Goal
Return every line of the data below that contains the word "number".

Available records
——————————

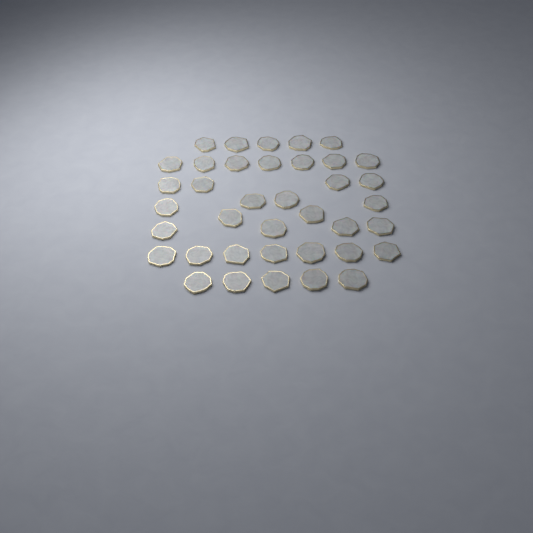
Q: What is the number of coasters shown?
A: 38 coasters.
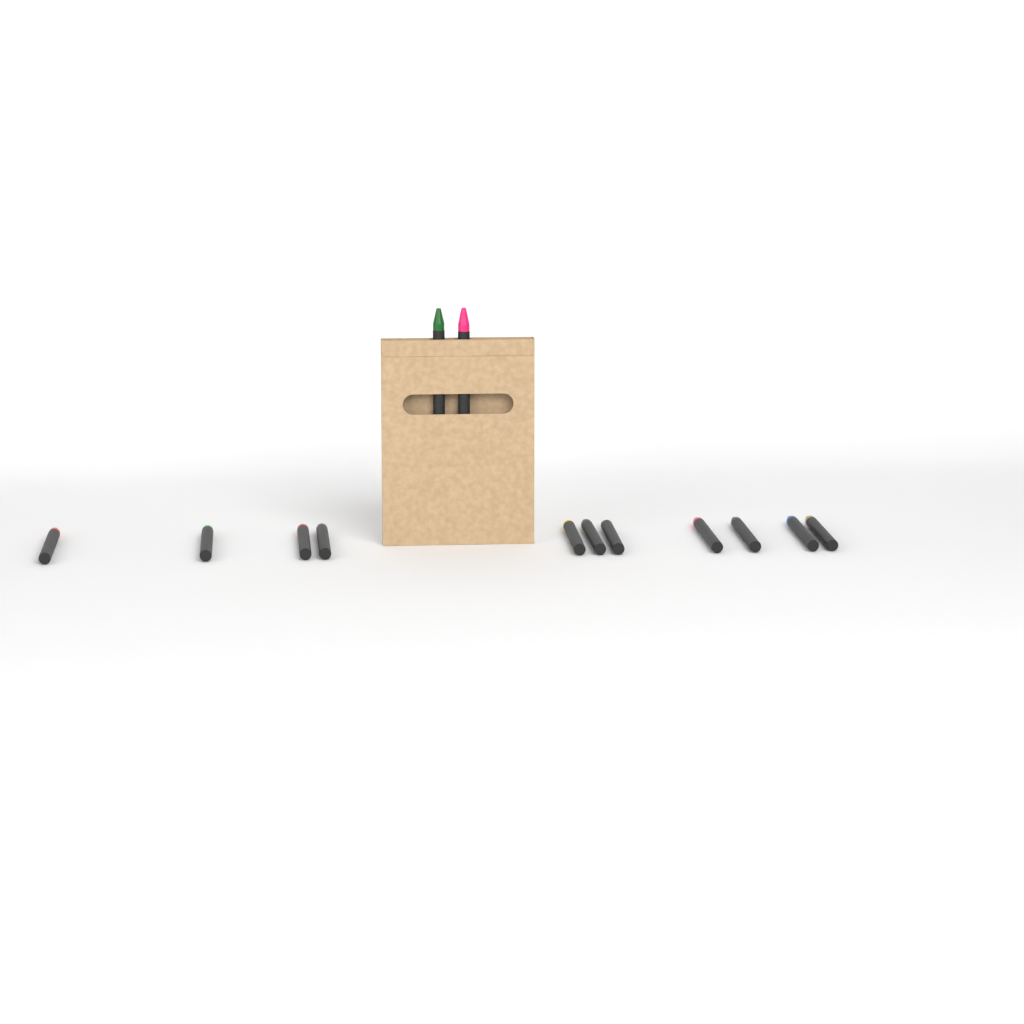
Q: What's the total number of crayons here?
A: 13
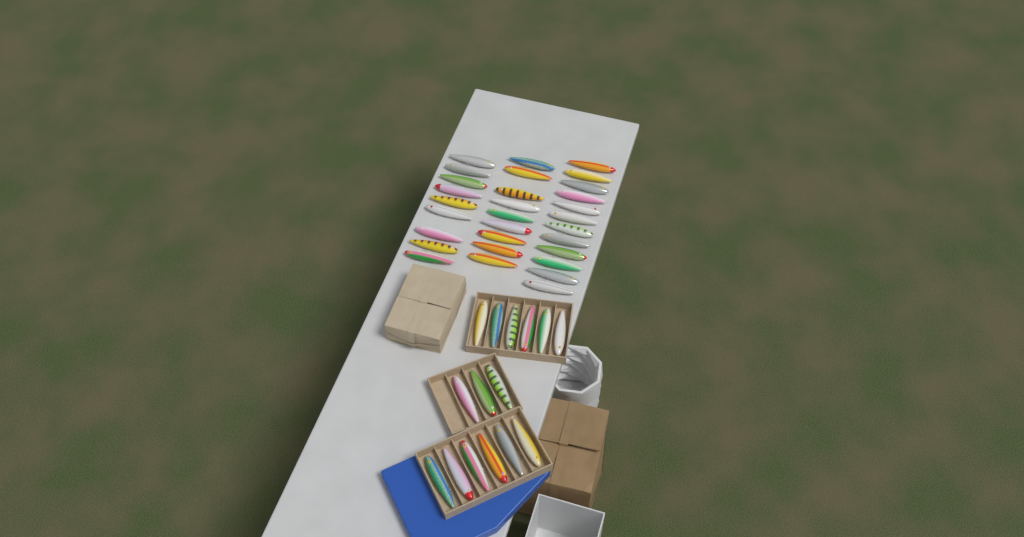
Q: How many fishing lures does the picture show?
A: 45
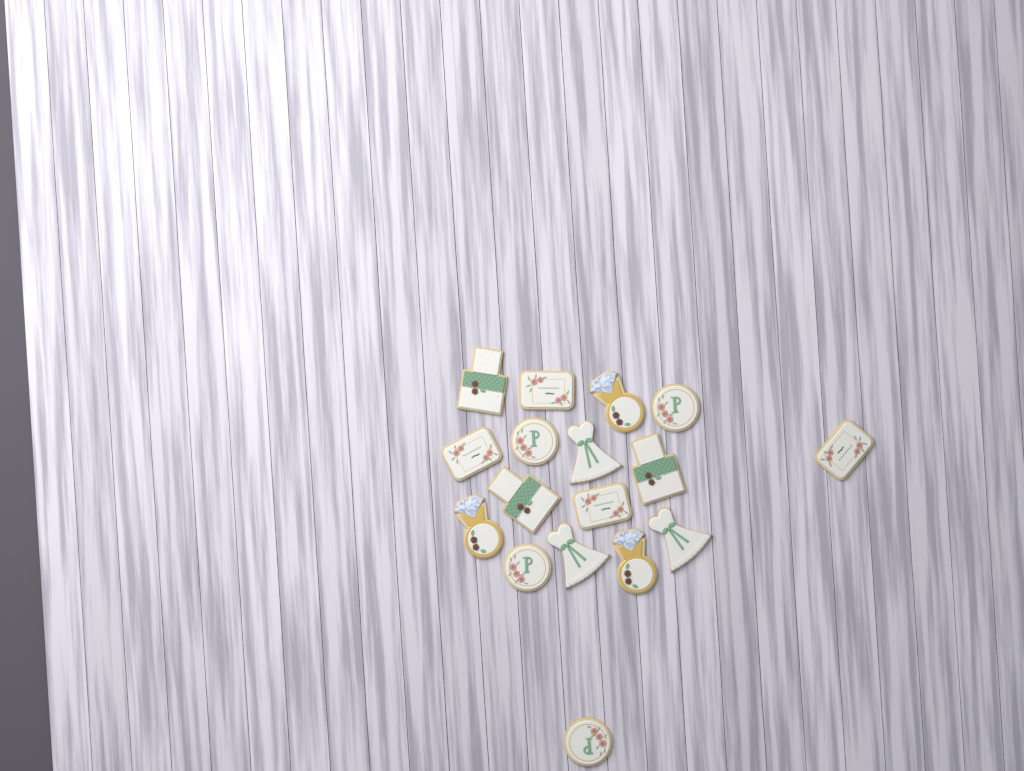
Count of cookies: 17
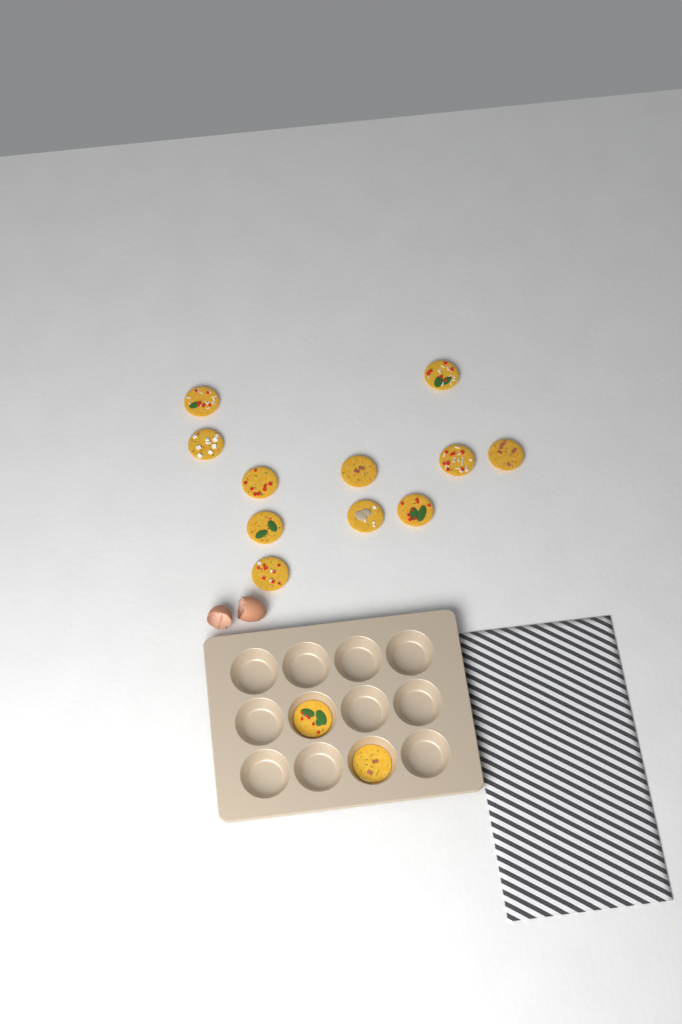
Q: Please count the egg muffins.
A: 13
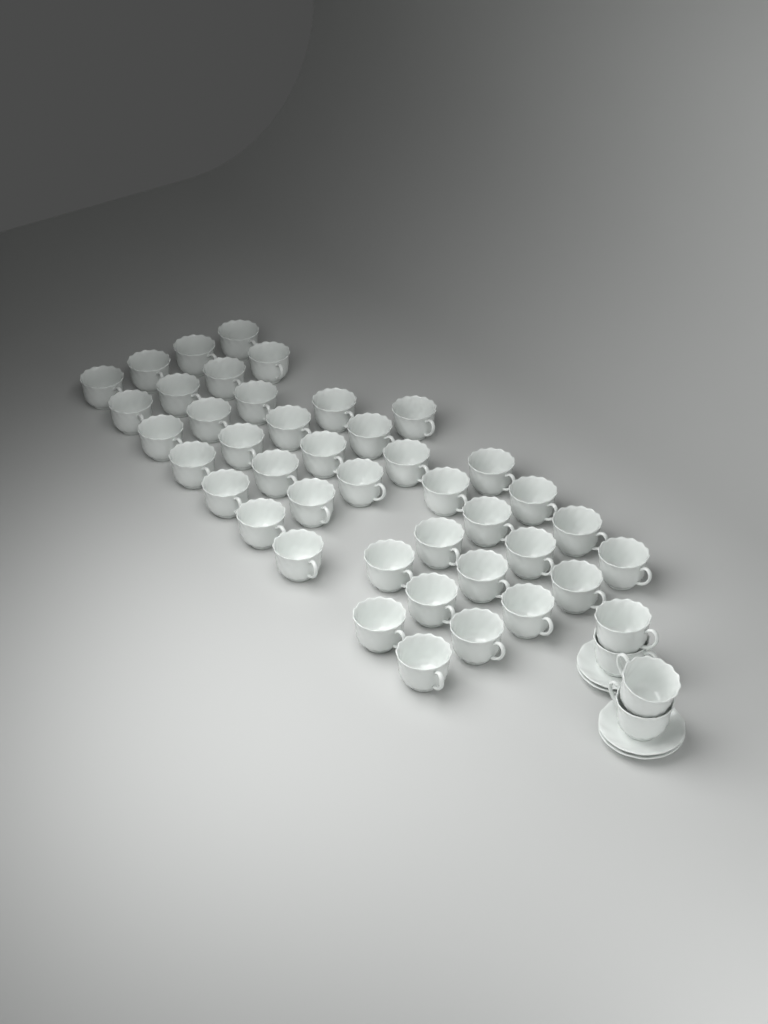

——————————

Final answer
Q: What is the number of coasters shown?
Q: What's the total number of crayons here?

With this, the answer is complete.